I live in freeport and i have bank fished oyster creek over here for saltwater fish. i just bought a 12 ft jon boat hopeing to take my dad to do a little fishing for catfish and maybe set a few jug lines. where in oytster creek does it become freshwater allowing me to do jug lines. Really just lookin for an area me and my dad can fish freshwater locally for rod n reel and a few jugs. any info or place to try is much appreciated. thanks


----------



## Fish-N-Fool (Sep 7, 2012)

*Oyster Creek*

Until a couple months ago we lived on Oyster Creek in Richwood.

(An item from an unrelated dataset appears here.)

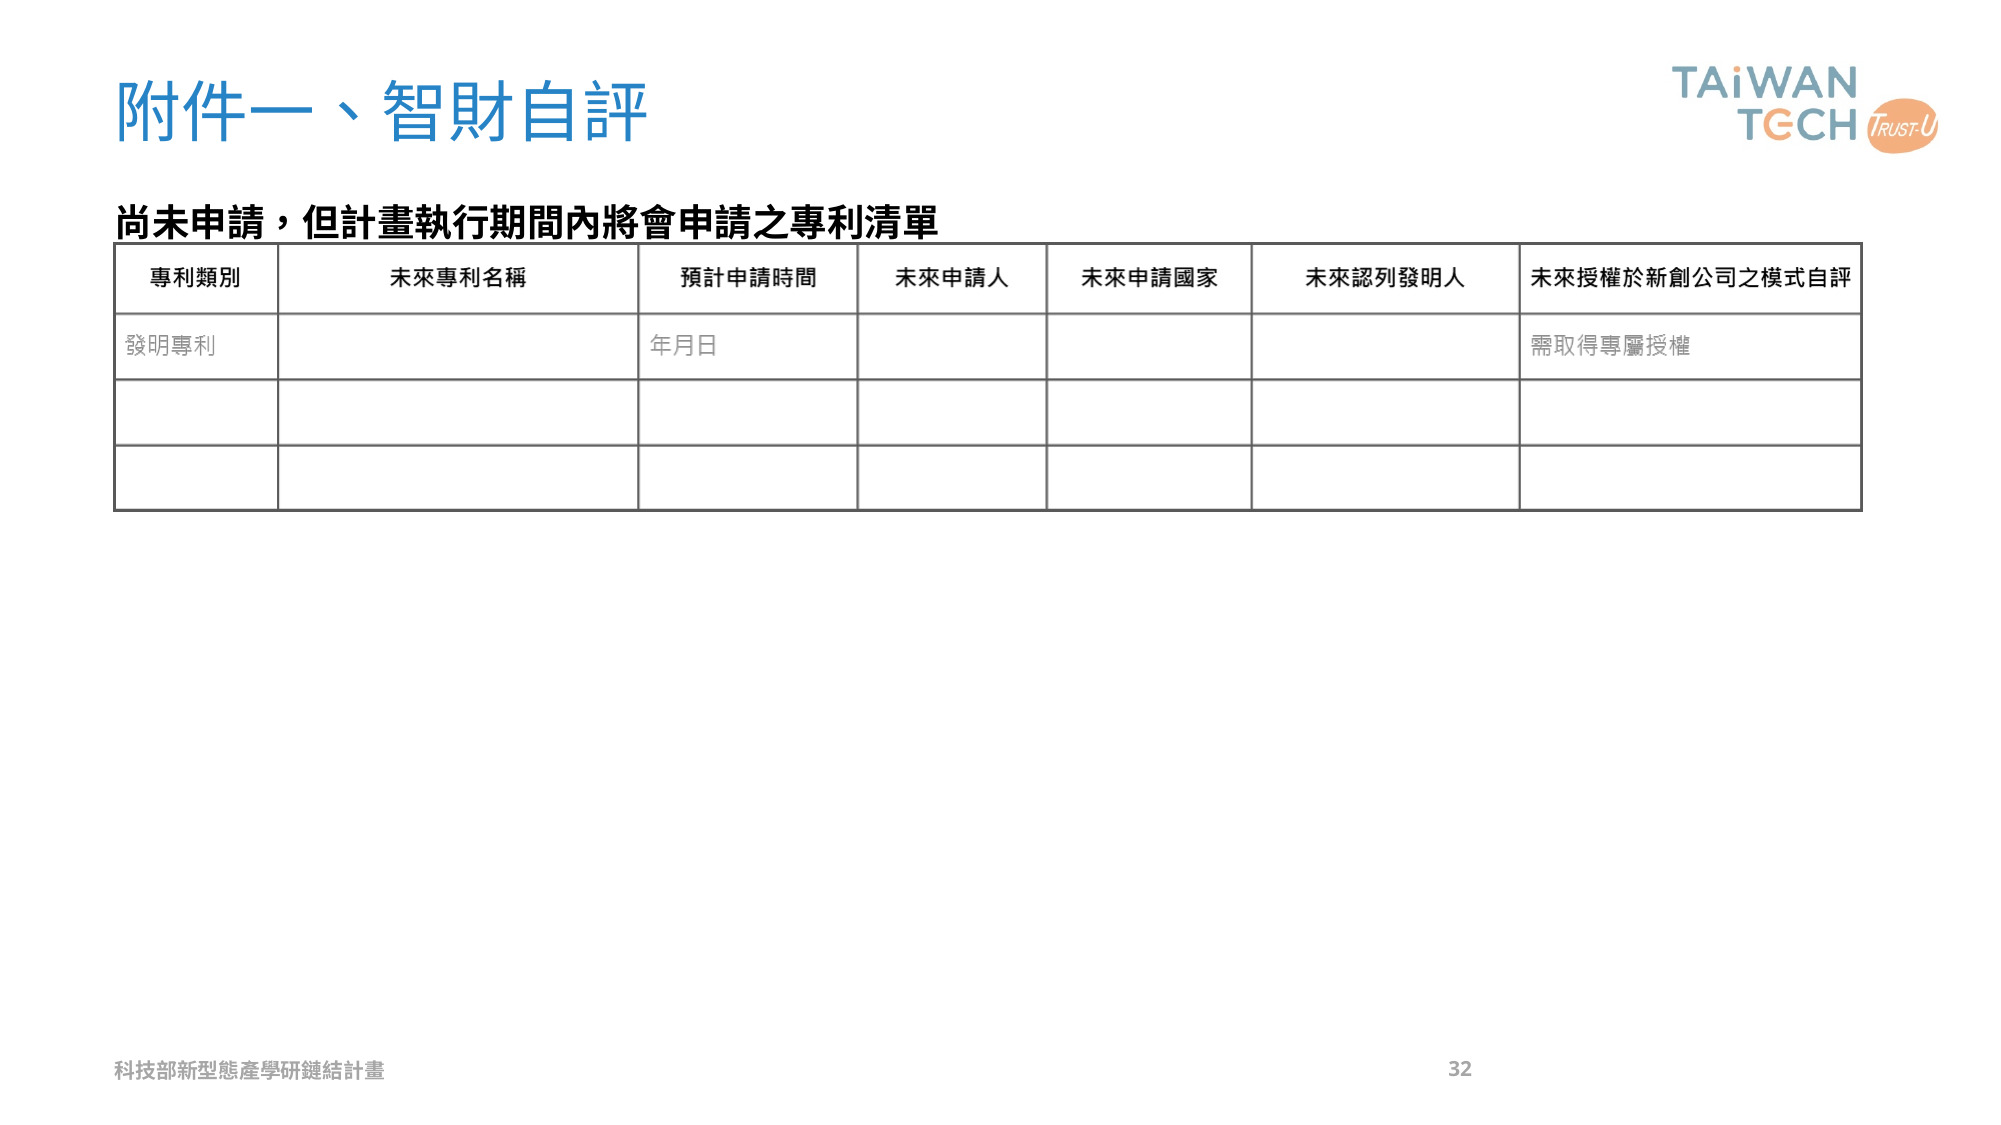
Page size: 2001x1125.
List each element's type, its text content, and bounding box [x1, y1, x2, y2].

We have fished the creek ALOT and caught ALOT. If you put in on Stratton Ridge Road and head towards Richwood, after you get under the bridge by the college, it typically stays freshwater. We have ran jugs all through there and caught numerous catfish up to 30lbs. As for rod and reel fishing, it is hit and miss. Some days we have done well and others it was nothing. The best bait we used for the jug lines was perch caught at Shy Pond. The catfish love them, but on the flip side of that, so do the gar. Good luck to you and I hope this helps.


----------



## chapman53559 (Jun 19, 2009)

There is a dam at the 2004 bridge. It has to be fresh above there.


----------



## Garzas23 (Aug 11, 2010)

Thanks alot for the info!


----------



## Garzas23 (Aug 11, 2010)

How deep is oyster creek over there under the 2004 bridge at the dam?


----------



## JuiceGoose (Oct 4, 2006)

My house backs up to oyster creek way up in Richmond. I've heard it's great for crappie but never having fished for crappie myself I'm not sure what to use. has anyone had good success with crappie on oyster creek? If so what do crappie usually go for?


----------